=== Work to be completed ===
Word for word, reproduce the data that follows.

=== Stored items ===
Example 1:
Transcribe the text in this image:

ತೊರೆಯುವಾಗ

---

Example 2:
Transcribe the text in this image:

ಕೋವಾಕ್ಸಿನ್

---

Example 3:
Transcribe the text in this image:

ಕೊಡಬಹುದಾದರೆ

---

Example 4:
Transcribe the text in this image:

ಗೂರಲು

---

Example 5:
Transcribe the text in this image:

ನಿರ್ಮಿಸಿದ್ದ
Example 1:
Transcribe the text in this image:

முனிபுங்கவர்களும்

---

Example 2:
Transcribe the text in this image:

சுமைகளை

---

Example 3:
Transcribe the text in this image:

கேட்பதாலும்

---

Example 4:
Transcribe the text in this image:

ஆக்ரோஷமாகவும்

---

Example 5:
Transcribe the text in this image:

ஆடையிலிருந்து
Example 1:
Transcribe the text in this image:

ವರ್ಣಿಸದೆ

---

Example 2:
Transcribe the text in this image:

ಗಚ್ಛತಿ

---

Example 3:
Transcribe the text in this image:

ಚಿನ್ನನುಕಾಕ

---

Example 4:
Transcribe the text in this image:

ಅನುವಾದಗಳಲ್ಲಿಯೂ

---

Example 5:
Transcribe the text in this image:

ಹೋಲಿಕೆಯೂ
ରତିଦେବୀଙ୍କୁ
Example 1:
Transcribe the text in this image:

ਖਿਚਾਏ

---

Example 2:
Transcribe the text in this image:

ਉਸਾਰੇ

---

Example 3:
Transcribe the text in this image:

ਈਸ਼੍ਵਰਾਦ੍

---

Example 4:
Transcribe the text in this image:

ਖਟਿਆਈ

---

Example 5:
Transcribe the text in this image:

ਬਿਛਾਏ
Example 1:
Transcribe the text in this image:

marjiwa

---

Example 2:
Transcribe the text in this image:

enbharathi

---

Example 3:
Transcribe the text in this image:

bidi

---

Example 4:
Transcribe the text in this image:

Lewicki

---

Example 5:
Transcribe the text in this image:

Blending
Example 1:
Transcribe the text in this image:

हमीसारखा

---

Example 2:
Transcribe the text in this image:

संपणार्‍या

=== Expected output ===
Example 1:
Transcribe the text in this image:

ತೊರೆಯುವಾಗ

---

Example 2:
Transcribe the text in this image:

ಕೋವಾಕ್ಸಿನ್

---

Example 3:
Transcribe the text in this image:

ಕೊಡಬಹುದಾದರೆ

---

Example 4:
Transcribe the text in this image:

ಗೂರಲು

---

Example 5:
Transcribe the text in this image:

ನಿರ್ಮಿಸಿದ್ದ
Example 1:
Transcribe the text in this image:

முனிபுங்கவர்களும்

---

Example 2:
Transcribe the text in this image:

சுமைகளை

---

Example 3:
Transcribe the text in this image:

கேட்பதாலும்

---

Example 4:
Transcribe the text in this image:

ஆக்ரோஷமாகவும்

---

Example 5:
Transcribe the text in this image:

ஆடையிலிருந்து
Example 1:
Transcribe the text in this image:

ವರ್ಣಿಸದೆ

---

Example 2:
Transcribe the text in this image:

ಗಚ್ಛತಿ

---

Example 3:
Transcribe the text in this image:

ಚಿನ್ನನುಕಾಕ

---

Example 4:
Transcribe the text in this image:

ಅನುವಾದಗಳಲ್ಲಿಯೂ

---

Example 5:
Transcribe the text in this image:

ಹೋಲಿಕೆಯೂ
ରତିଦେବୀଙ୍କୁ
Example 1:
Transcribe the text in this image:

ਖਿਚਾਏ

---

Example 2:
Transcribe the text in this image:

ਉਸਾਰੇ

---

Example 3:
Transcribe the text in this image:

ਈਸ਼੍ਵਰਾਦ੍

---

Example 4:
Transcribe the text in this image:

ਖਟਿਆਈ

---

Example 5:
Transcribe the text in this image:

ਬਿਛਾਏ
Example 1:
Transcribe the text in this image:

marjiwa

---

Example 2:
Transcribe the text in this image:

enbharathi

---

Example 3:
Transcribe the text in this image:

bidi

---

Example 4:
Transcribe the text in this image:

Lewicki

---

Example 5:
Transcribe the text in this image:

Blending
Example 1:
Transcribe the text in this image:

हमीसारखा

---

Example 2:
Transcribe the text in this image:

संपणार्‍या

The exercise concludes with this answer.